● PROBLEM REQUIREMENTS: How many lines of these entries hold the string "style"? Reply with the number alone.

(Change listing data)

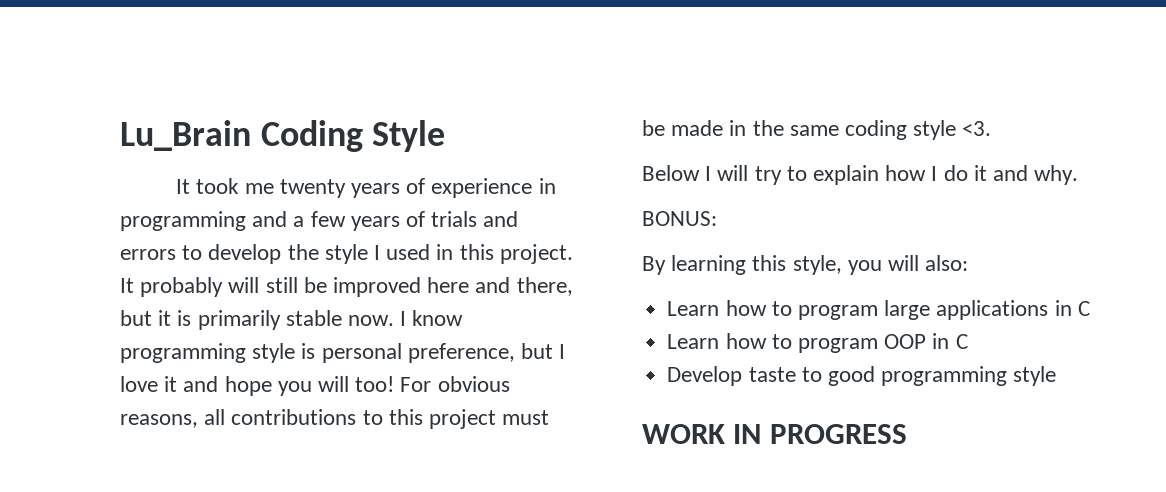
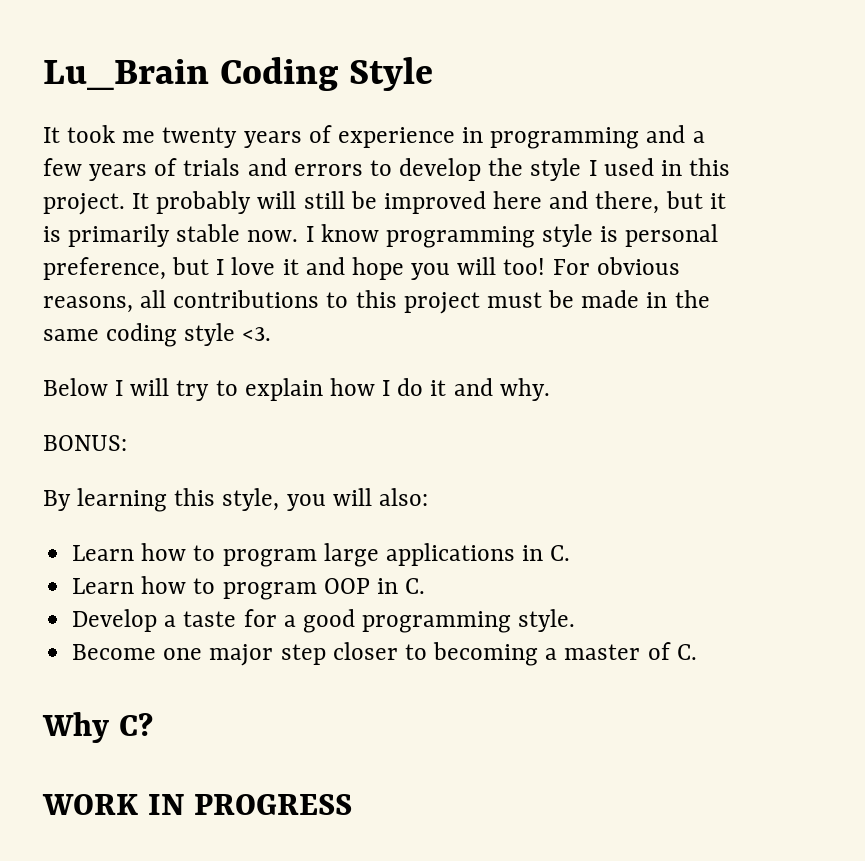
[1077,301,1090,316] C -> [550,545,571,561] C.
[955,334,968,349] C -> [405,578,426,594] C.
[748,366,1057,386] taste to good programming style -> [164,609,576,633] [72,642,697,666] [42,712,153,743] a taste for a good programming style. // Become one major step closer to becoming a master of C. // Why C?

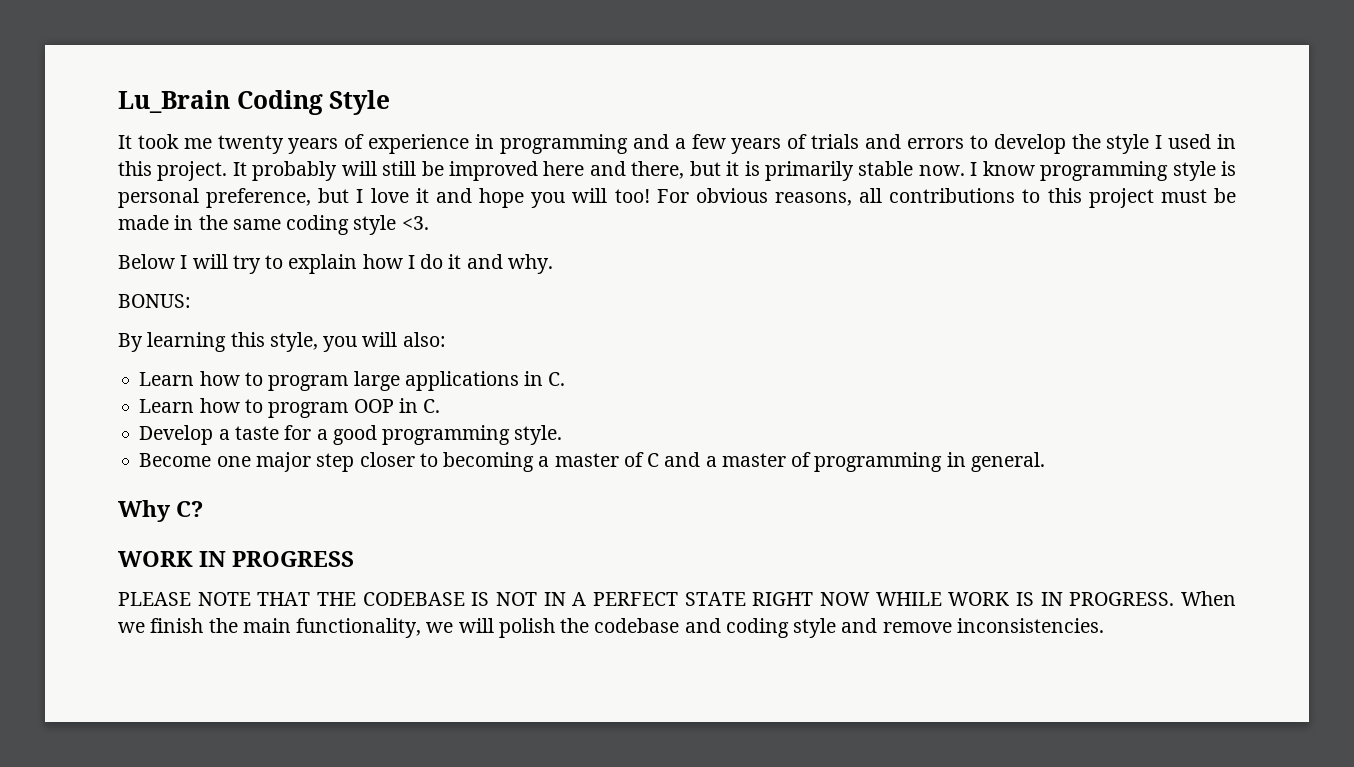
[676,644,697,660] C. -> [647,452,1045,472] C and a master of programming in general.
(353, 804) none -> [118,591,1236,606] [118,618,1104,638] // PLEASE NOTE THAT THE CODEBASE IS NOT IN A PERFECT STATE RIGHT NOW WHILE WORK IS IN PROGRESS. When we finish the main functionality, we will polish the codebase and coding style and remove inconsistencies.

● TASK RESULT: 2